The team developed Step-DeepResearch, a framework that achieves expert-level performance without relying on massive, expensive computational resources. Instead of just feeding the model more data, they focused on training "atomic capabilities", fundamental skills like decomposing a complex problem, verifying information across multiple sources, and reflecting on mistakes in real-time.

By teaching the model to internalize this cognitive loop of planning, executing, and self-correcting, they created a medium-sized system that rivals the performance of the industry's largest proprietary models. It shows that a refined training strategy, which prioritizes decision-making and synthesis over raw size, can produce an agent that effectively navigates complex workflows to produce comprehensive reports.

Attention Is Not What You Need

CHONG [Meta, UT Austin, UCL, UC Berkeley, Harvard University, Periodic Labs]

♥ 1.1k   Attention Alternative  

If you know anything about how LLMs work, then you would have heard about Transformers. Transformers use "self-attention", which is a mechanism that requires every word in a sequence to continuously check its relationship with every other word.
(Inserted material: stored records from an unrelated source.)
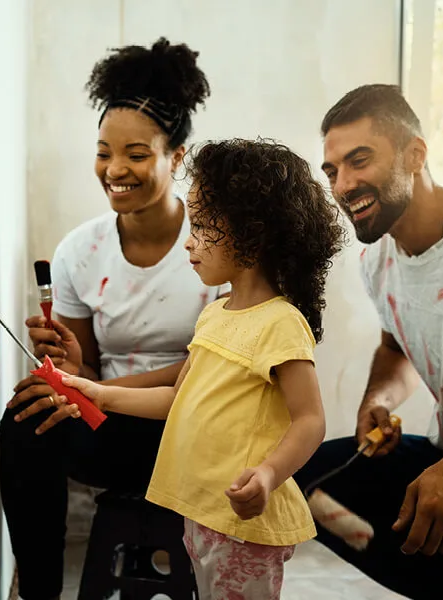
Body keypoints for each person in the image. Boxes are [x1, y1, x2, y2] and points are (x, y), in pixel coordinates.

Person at [61, 138, 346, 599]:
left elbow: (310, 420)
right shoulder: (216, 315)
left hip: (243, 517)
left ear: (251, 232)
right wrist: (99, 394)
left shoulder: (280, 322)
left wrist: (270, 473)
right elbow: (179, 397)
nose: (188, 242)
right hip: (201, 510)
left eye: (202, 226)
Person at [0, 38, 229, 600]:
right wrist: (73, 372)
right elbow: (89, 371)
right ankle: (40, 593)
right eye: (104, 152)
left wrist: (96, 391)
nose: (115, 170)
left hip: (198, 432)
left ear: (176, 157)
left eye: (137, 154)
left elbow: (215, 373)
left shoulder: (218, 245)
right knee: (26, 418)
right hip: (115, 429)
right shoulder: (81, 251)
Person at [294, 84, 443, 600]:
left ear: (415, 154)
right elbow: (396, 348)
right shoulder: (376, 259)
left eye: (359, 160)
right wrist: (377, 401)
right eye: (332, 171)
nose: (343, 185)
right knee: (304, 479)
Although it is incredibly effective, this process creates a massive, opaque web of calculations that becomes computationally expensive and notoriously difficult for humans to interpret. Researchers recently posed a provocative question: Is this expensive "attention" mechanism actually necessary for AI to reason, or is it just one inefficient way to achieve a goal?

To solve this, the team developed a new architecture called the Causal Grassmann Transformer, which completely removes the standard attention mechanism. Instead of building a massive grid of connections between all words, the model treats language processing as a flow through a specific mathematical landscape known as a Grassmann manifold. The system condenses information into lower dimensions and interprets the relationships between words as geometric subspaces.

This geometry-first approach proved that high performance doesn't require the traditional heavy machinery of self-attention. When tested on standard language modeling tasks, the simplified Grassmann model performed competitively with standard Transformers, achieving accuracy levels within a close margin of the established baselines.

This paper suggests that the future of language models may not rely solely on scaling up existing architectures, but rather on redesigning their mathematical foundations. By proving that "attention" can be replaced by "geometric evolution", this work opens the door to AI systems that are drastically more efficient and easier to audit.

Message from bycloud:

This will be the last issue of 2025! I hope you had a great holiday, and I wish you all the best in your endeavors in 2026!